- Specialty: Neurology

= Spinal epidural hematoma =

Spinal extradural haematoma or spinal epidural hematoma (SEH) is bleeding into the epidural space in the spine. These may arise spontaneously (e.g. during childbirth), or as a rare complication of epidural anaesthesia or of surgery (such as laminectomy). Symptoms usually include back pain which radiates to the arms or the legs. They may cause pressure on the spinal cord or cauda equina, which may present as pain, muscle weakness, or dysfunction of the bladder and bowel.
==Pathophysiology==
The anatomy of the epidural space is such that spinal epidural hematoma has a different presentation from intracranial epidural hematoma. In the spine, the epidural space contains loose fatty tissue and a network of large, thin-walled veins, referred to as the epidural venous plexus.
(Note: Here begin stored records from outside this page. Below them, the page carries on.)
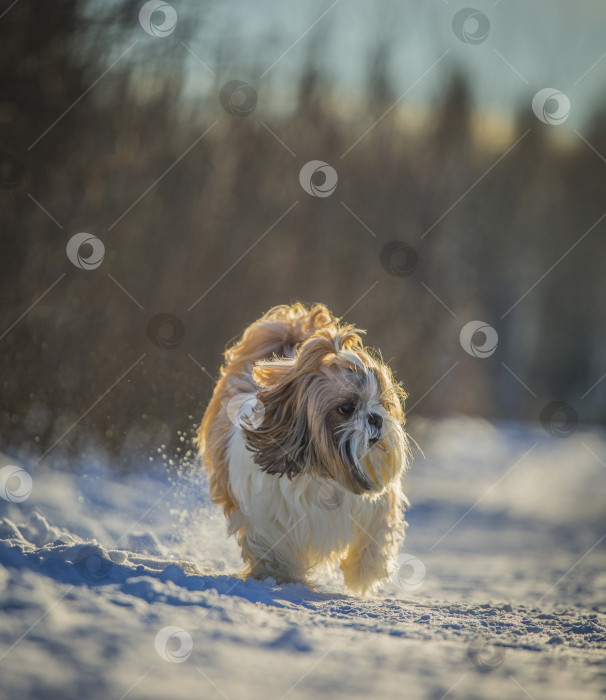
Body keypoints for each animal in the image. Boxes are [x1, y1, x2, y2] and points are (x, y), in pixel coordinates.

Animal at [197, 302, 410, 596]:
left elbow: (375, 537)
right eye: (346, 408)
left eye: (382, 403)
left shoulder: (376, 506)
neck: (321, 473)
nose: (376, 418)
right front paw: (282, 576)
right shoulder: (266, 516)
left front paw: (362, 574)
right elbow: (275, 547)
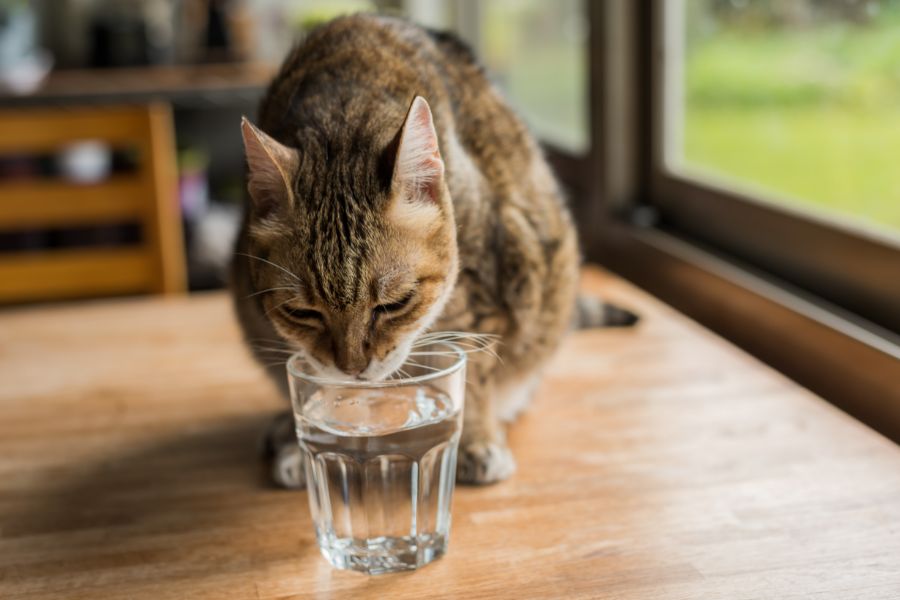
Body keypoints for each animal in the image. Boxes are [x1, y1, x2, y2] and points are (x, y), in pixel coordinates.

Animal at [229, 14, 628, 490]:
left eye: (395, 303)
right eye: (302, 312)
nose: (353, 369)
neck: (344, 109)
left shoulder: (486, 287)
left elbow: (472, 371)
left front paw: (475, 437)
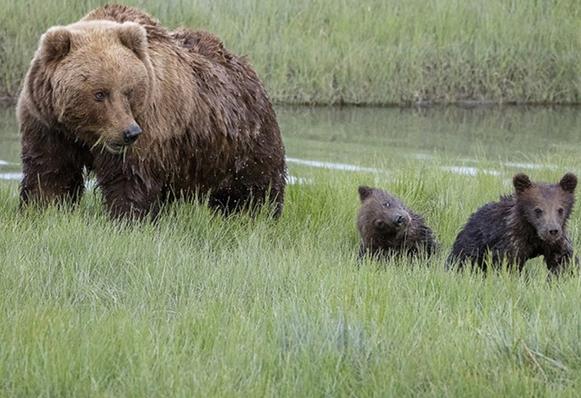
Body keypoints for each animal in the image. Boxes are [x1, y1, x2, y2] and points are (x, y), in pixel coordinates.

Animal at [19, 4, 286, 219]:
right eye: (100, 93)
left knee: (256, 186)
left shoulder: (150, 124)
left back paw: (259, 214)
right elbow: (50, 173)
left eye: (128, 90)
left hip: (244, 142)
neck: (84, 132)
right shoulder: (47, 124)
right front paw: (42, 209)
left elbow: (129, 179)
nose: (129, 132)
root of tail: (246, 66)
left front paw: (126, 219)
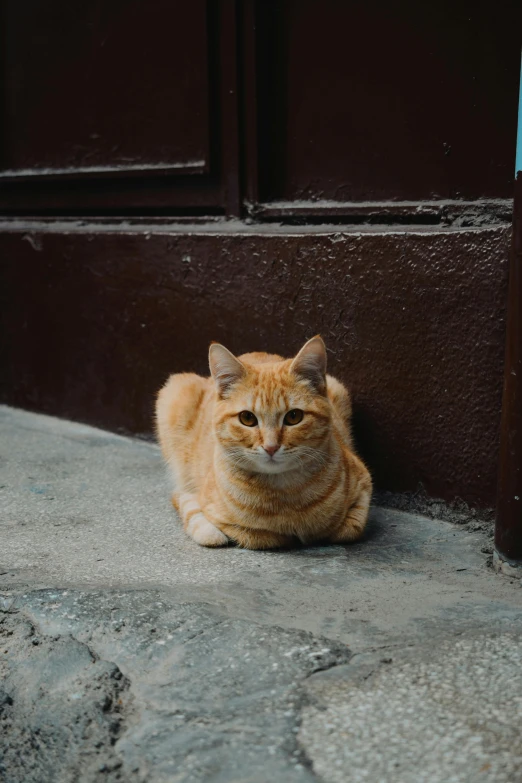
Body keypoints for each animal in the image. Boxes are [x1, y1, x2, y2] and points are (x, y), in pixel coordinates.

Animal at [154, 336, 370, 552]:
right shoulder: (224, 518)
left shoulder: (364, 485)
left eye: (294, 416)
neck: (285, 494)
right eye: (247, 418)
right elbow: (263, 537)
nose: (271, 447)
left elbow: (349, 530)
The source of bleeding in spinal epidural hematoma is likely to be this venous plexus.

==Diagnosis==
The best way to confirm the diagnosis is MRI. Risk factors include anatomical abnormalities and bleeding disorders.

==Treatment==
Treatment is generally with emergency surgery. The risk following epidural anaesthesia is difficult to quantify; estimates vary from 1 per 10,000 to 1 per 100,000 epidural anaesthetics.